═════ Input material

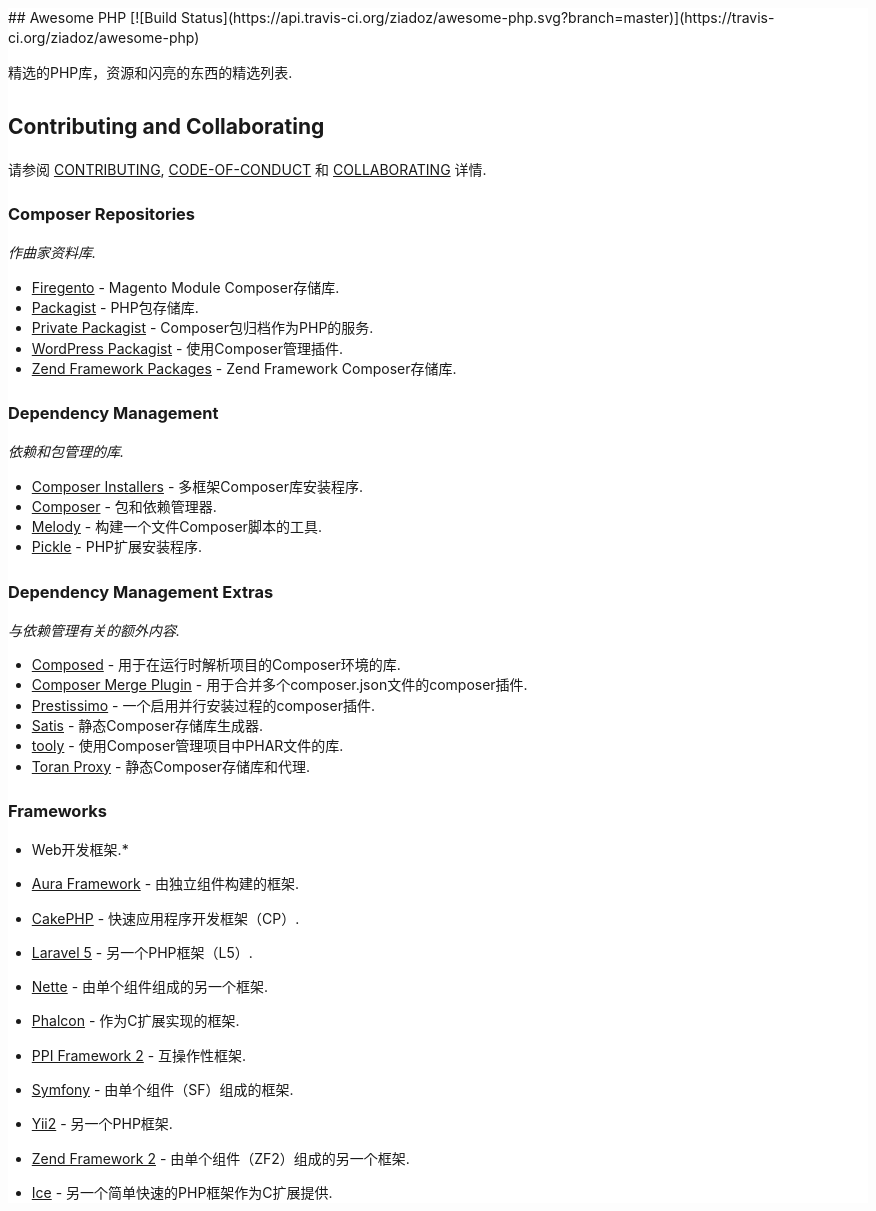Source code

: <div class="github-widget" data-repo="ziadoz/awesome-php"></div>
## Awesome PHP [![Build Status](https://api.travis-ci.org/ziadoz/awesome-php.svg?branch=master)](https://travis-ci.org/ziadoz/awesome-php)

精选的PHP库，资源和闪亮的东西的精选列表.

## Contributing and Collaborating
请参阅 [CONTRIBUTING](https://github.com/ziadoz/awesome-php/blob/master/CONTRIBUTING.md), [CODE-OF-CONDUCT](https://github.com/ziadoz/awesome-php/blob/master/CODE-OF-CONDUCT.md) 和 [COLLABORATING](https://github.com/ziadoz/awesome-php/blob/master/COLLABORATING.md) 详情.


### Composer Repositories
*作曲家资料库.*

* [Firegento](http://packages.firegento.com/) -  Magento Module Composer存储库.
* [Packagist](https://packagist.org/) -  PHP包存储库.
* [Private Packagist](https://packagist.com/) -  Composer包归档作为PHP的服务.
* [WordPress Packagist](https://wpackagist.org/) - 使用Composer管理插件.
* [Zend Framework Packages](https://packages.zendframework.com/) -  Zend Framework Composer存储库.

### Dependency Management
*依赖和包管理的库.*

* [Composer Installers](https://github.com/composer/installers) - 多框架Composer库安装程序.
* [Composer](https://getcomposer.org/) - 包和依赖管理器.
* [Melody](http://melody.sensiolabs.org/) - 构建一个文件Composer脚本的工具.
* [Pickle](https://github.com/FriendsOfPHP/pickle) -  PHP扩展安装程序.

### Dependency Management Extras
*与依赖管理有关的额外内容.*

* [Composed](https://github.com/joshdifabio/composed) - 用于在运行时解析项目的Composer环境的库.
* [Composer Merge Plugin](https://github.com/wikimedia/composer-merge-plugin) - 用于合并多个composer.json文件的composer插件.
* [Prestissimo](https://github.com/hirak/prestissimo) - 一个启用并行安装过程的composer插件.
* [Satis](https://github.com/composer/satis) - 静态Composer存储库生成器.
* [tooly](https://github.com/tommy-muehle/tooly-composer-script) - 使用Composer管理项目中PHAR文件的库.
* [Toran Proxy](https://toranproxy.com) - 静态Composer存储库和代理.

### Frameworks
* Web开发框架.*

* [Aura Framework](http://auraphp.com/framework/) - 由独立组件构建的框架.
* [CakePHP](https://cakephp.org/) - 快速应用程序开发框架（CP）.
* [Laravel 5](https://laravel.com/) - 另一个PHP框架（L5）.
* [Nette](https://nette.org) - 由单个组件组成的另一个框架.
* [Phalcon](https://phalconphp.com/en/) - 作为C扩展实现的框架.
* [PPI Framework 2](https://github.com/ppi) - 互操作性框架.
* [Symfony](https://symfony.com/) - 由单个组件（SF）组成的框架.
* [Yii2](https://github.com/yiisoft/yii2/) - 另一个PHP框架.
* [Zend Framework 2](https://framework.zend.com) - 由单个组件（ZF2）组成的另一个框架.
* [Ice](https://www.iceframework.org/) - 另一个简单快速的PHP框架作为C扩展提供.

══════════

Instructions for the task: Every line above with the string "packages" in it needs to be copied.

Solution for this exercise:
* [Firegento](http://packages.firegento.com/) -  Magento Module Composer存储库.
* [Zend Framework Packages](https://packages.zendframework.com/) -  Zend Framework Composer存储库.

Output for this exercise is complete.